Отвлекшись от заявления, в разговор вмешалась Даниэла:
– Поверь, Филипе, то, что тебе рассказала Джина, чистая правда.
– Но ведь не могла же ты обещать что-то другому мужчине после того, как мы с тобой обо всем договорились! – вскипел Херардо.
– Мне очень жаль, Херардо, но в жизни встречаются вещи, над которыми мы не властны, – чуть заметно улыбнулась Даниэла.
– Все женщины и впрямь одинаковы. Ты, наверное, даже Альберто не любила... Так быстро нашла ему замену! – продолжал возмущаться Херардо.
– Кто тебе позволил так говорить? Она не давала тебе обещаний! – гневно повернулась к нему Джина.
– Зато мне ты дала честное слово, – подскочил к ней Филипе. – Знаешь, кто ты после этого?
– Кто? Я? – надвинулась на него Джина. – Ты...
Но сказать, кто же, по его мнению, Джина, Филипе не успел: размахнувшись, она залепила ему такую пощечину, что он повалился на стоящих рядом людей.
– Сеньора, что здесь происходит? – вмешался недоумевающий полицейский.
– Ничего не происходит, у нас все в порядке, – успокоила его Даниэла.
Все четверо говорили одновременно:
– Ты сама знаешь, что это правда. Представляю себе вашу поездку.
Наверное, вели себя, как две идиотки! – кипел гневом Херардо.

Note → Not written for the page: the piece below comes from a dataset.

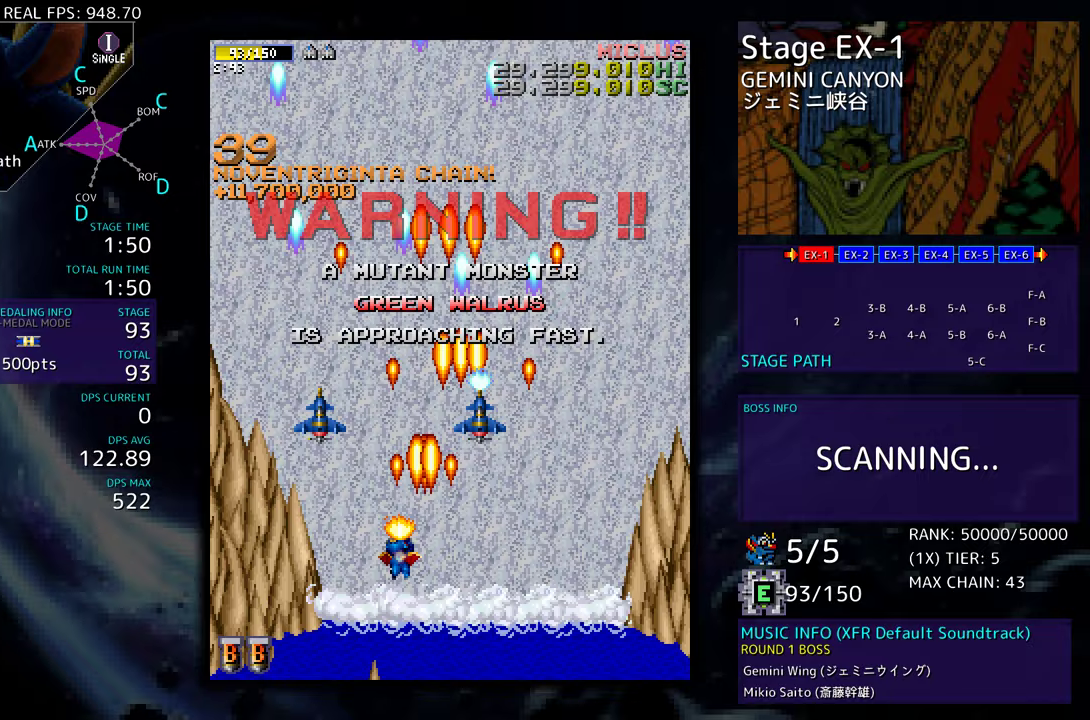
{"buttons": ["DPAD_DOWN", "DPAD_LEFT"], "events": [[67, "DPAD_LEFT", "up"], [83, "DPAD_RIGHT", "down"], [317, "DPAD_LEFT", "down"], [317, "DPAD_RIGHT", "up"], [350, "DPAD_DOWN", "up"], [500, "DPAD_DOWN", "down"]]}
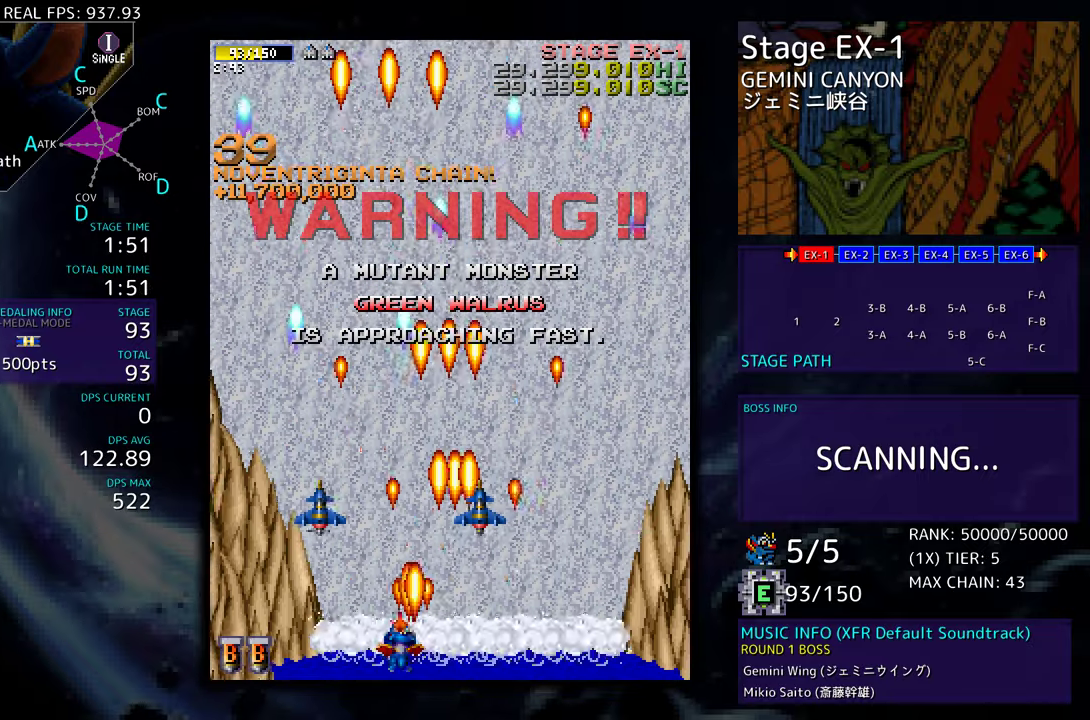
{"buttons": [], "events": [[33, "DPAD_DOWN", "up"], [33, "DPAD_LEFT", "up"], [33, "DPAD_RIGHT", "down"], [167, "DPAD_RIGHT", "up"]]}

– Ну знаешь... – протянула возмущенная Даниэла.
– Все правильно. Бог мой, каким же я был дурачком? – негодовал Филипе.
– И я тоже! – поддержал его Херардо.
– Оставайся с немцем, а ты со своим фабрикантом! У нас не может быть ничего общего с такими женщинами! – закричал Филипе, выскакивая из полицейского участка. За ним выбежал Херардо, за которым в гневе неслась Джина, а за ней – Даниэла.